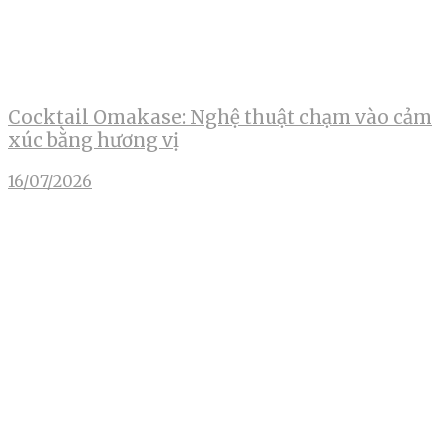
Cocktail Omakase: Nghệ thuật chạm vào cảm
xúc bằng hương vị
16/07/2026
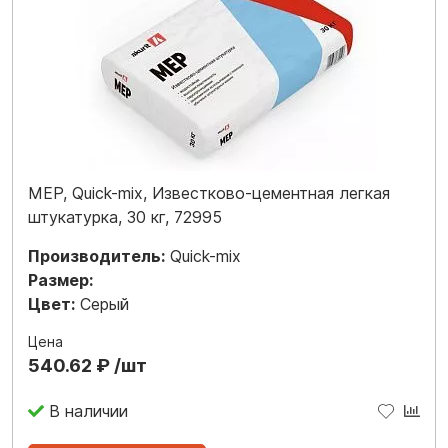
MEP, Quick-mix, Известково-цементная легкая
штукатурка, 30 кг, 72995
Производитель:
Quick-mix
Размер:
Цвет:
Серый
Цена
540.62 ₽ /шт
В наличии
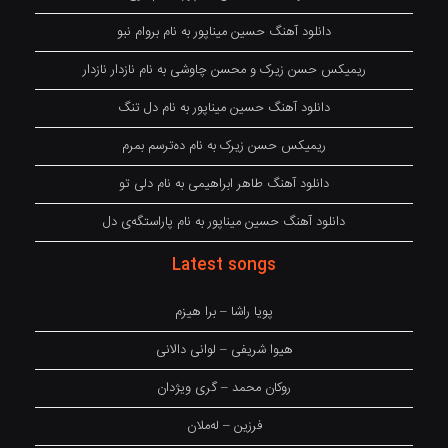
دانلود آهنگ حسین میناپور به نام بروام نبو
ریمیکس حسن زیرک و محسن چاوشی به نام نازدار نازدار
دانلود آهنگ حسین میناپور به نام دل تنگ
ریمیکس حسن زیرک به نام دەترسم بمرم
دانلود آهنگ طاهر ابراهیمی به نام دلی تو
دانلود آهنگ حسین میناپور به نام پاراستگەی دل
Latest songs
پویا راشا – برا هیزم
هیوا شریفی – لوانی دالانی
روکان محمد – گری ویژدان
فرزین – لەملان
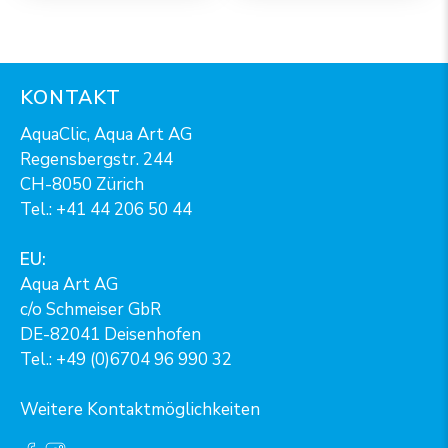
KONTAKT
AquaClic, Aqua Art AG
Regensbergstr. 244
CH-8050 Zürich
Tel.:
+41 44 206 50 44
EU:
Aqua Art AG
c/o Schmeiser GbR
DE-82041 Deisenhofen
Tel.: +49 (0)6704 96 990 32
Weitere Kontaktmöglichkeiten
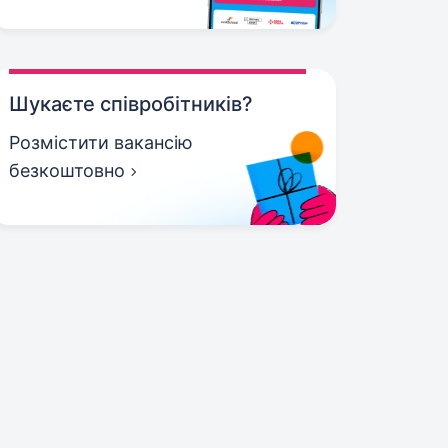
Шукаєте співробітників?
Розмістити вакансію
безкоштовно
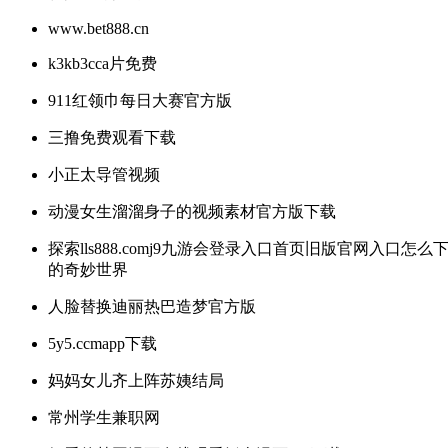
www.bet888.cn
k3kb3cca片免费
911红领巾每日大赛官方版
三撸免费观看下载
小正太导管视频
动漫女生溜溜身子的视频素材官方版下载
探索lls888.comj9九游会登录入口首页旧版官网入口怎么
的奇妙世界
人脸替换迪丽热巴造梦官方版
5y5.ccmapp下载
妈妈女儿齐上阵苏姨结局
常州学生兼职网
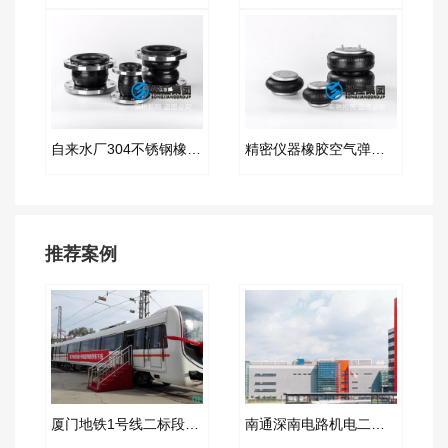
自来水厂304不锈钢橡胶管接头
精密仪器橡胶空气弹簧隔振器
推荐案例
厦门地铁1号线二标段橡胶伸缩节合同项目
南通深南电路机电二标段淞江橡胶接头项目工程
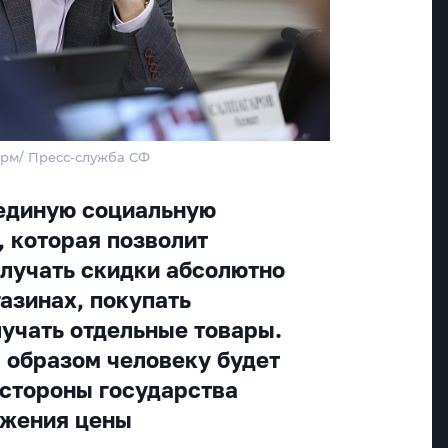
орм/ Пресс-служба СФ
 единую социальную
, которая позволит
олучать скидки абсолютно
газинах, покупать
лучать отдельные товары.
 образом человеку будет
 стороны государства
ижения цены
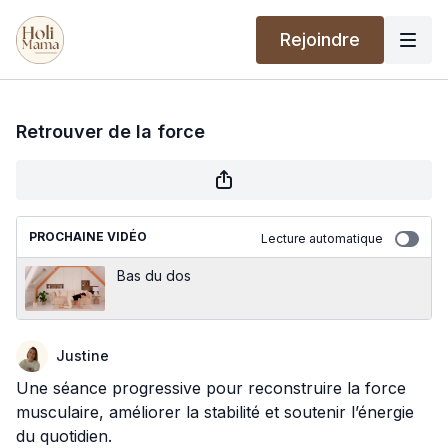
Rejoindre
Retrouver de la force
PROCHAINE VIDÉO
Lecture automatique
Bas du dos
Justine
Une séance progressive pour reconstruire la force
musculaire, améliorer la stabilité et soutenir l’énergie
du quotidien.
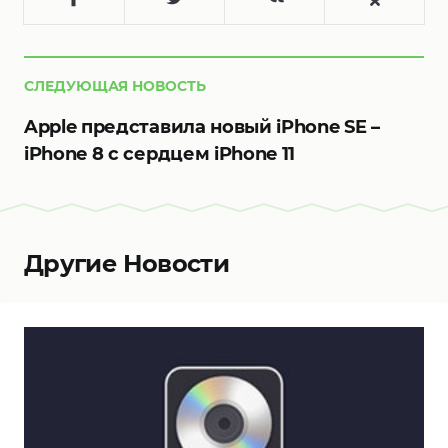
СЛЕДУЮЩАЯ НОВОСТЬ
Apple представила новый iPhone SE –
iPhone 8 с сердцем iPhone 11
Другие Новости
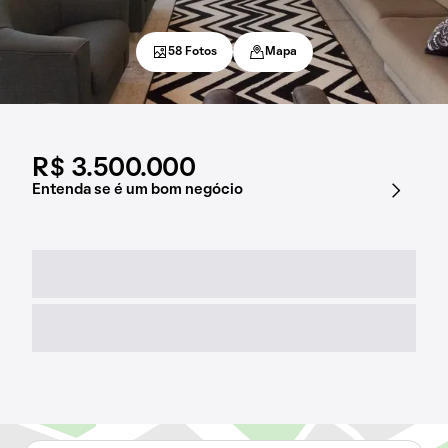
58 Fotos
Mapa
R$ 3.500.000
Entenda se é um bom negócio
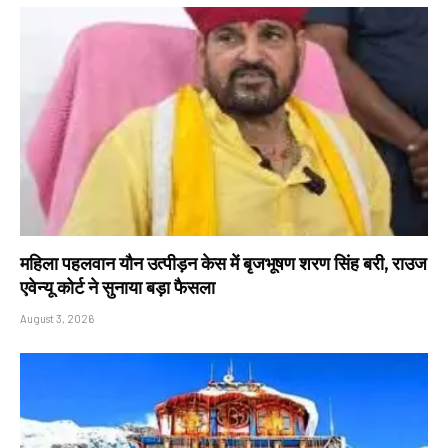
महिला पहलवान यौन उत्पीड़न केस में बृजभूषण शरण सिंह बरी, राउज
एवेन्यू कोर्ट ने सुनाया बड़ा फैसला
August 3, 2026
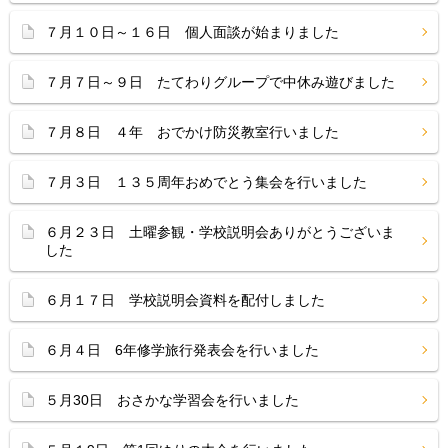
７月１０日～１６日 個人面談が始まりました
７月７日～９日 たてわりグループで中休み遊びました
７月８日 ４年 おでかけ防災教室行いました
７月３日 １３５周年おめでとう集会を行いました
６月２３日 土曜参観・学校説明会ありがとうございま
した
６月１７日 学校説明会資料を配付しました
６月４日 6年修学旅行発表会を行いました
５月30日 おさかな学習会を行いました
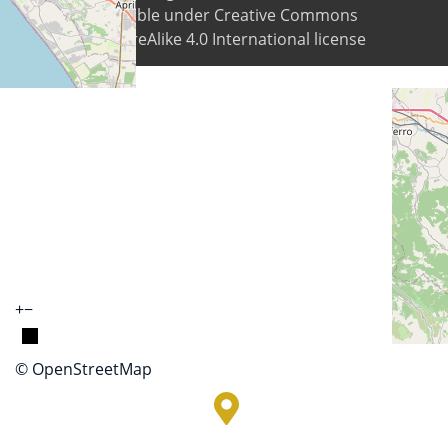
content is available under Creative Commons
Attribution-ShareAlike 4.0 International license
+
−
© OpenStreetMap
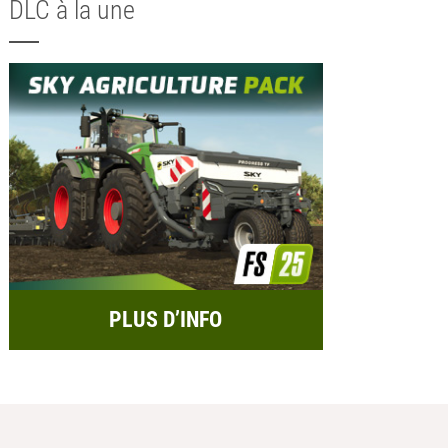
DLC à la une
PLUS D’INFO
::::::::
# Problem
Each line above is to be duplicated exactly, and the pictures are to be omitted.

# Result
Cocktail Omakase: Nghệ thuật chạm vào cảm
xúc bằng hương vị
16/07/2026
MEP, Quick-mix, Известково-цементная легкая
штукатурка, 30 кг, 72995
Производитель:
Quick-mix
Размер:
Цвет:
Серый
Цена
540.62 ₽ /шт
В наличии
دانلود آهنگ حسین میناپور به نام بروام نبو
ریمیکس حسن زیرک و محسن چاوشی به نام نازدار نازدار
دانلود آهنگ حسین میناپور به نام دل تنگ
ریمیکس حسن زیرک به نام دەترسم بمرم
دانلود آهنگ طاهر ابراهیمی به نام دلی تو
دانلود آهنگ حسین میناپور به نام پاراستگەی دل
Latest songs
پویا راشا – برا هیزم
هیوا شریفی – لوانی دالانی
روکان محمد – گری ویژدان
فرزین – لەملان
KONTAKT
AquaClic, Aqua Art AG
Regensbergstr. 244
CH-8050 Zürich
Tel.:
+41 44 206 50 44
EU:
Aqua Art AG
c/o Schmeiser GbR
DE-82041 Deisenhofen
Tel.: +49 (0)6704 96 990 32
Weitere Kontaktmöglichkeiten
Шукаєте співробітників?
Розмістити вакансію
безкоштовно
www.bet888.cn
k3kb3cca片免费
911红领巾每日大赛官方版
三撸免费观看下载
小正太导管视频
动漫女生溜溜身子的视频素材官方版下载
探索lls888.comj9九游会登录入口首页旧版官网入口怎么
的奇妙世界
人脸替换迪丽热巴造梦官方版
5y5.ccmapp下载
妈妈女儿齐上阵苏姨结局
常州学生兼职网
自来水厂304不锈钢橡胶管接头
精密仪器橡胶空气弹簧隔振器
推荐案例
厦门地铁1号线二标段橡胶伸缩节合同项目
南通深南电路机电二标段淞江橡胶接头项目工程
орм/ Пресс-служба СФ
 единую социальную
, которая позволит
олучать скидки абсолютно
газинах, покупать
лучать отдельные товары.
 образом человеку будет
 стороны государства
ижения цены
Rejoindre
Retrouver de la force
PROCHAINE VIDÉO
Lecture automatique
Bas du dos
Justine
Une séance progressive pour reconstruire la force
musculaire, améliorer la stabilité et soutenir l’énergie
du quotidien.
СЛЕДУЮЩАЯ НОВОСТЬ
Apple представила новый iPhone SE –
iPhone 8 с сердцем iPhone 11
Другие Новости
58 Fotos
Mapa
R$ 3.500.000
Entenda se é um bom negócio
महिला पहलवान यौन उत्पीड़न केस में बृजभूषण शरण सिंह बरी, राउज
एवेन्यू कोर्ट ने सुनाया बड़ा फैसला
August 3, 2026
７月１０日～１６日 個人面談が始まりました
７月７日～９日 たてわりグループで中休み遊びました
７月８日 ４年 おでかけ防災教室行いました
７月３日 １３５周年おめでとう集会を行いました
６月２３日 土曜参観・学校説明会ありがとうございま
した
６月１７日 学校説明会資料を配付しました
６月４日 6年修学旅行発表会を行いました
５月30日 おさかな学習会を行いました
content is available under Creative Commons
Attribution-ShareAlike 4.0 International license
+
−
© OpenStreetMap
DLC à la une
PLUS D’INFO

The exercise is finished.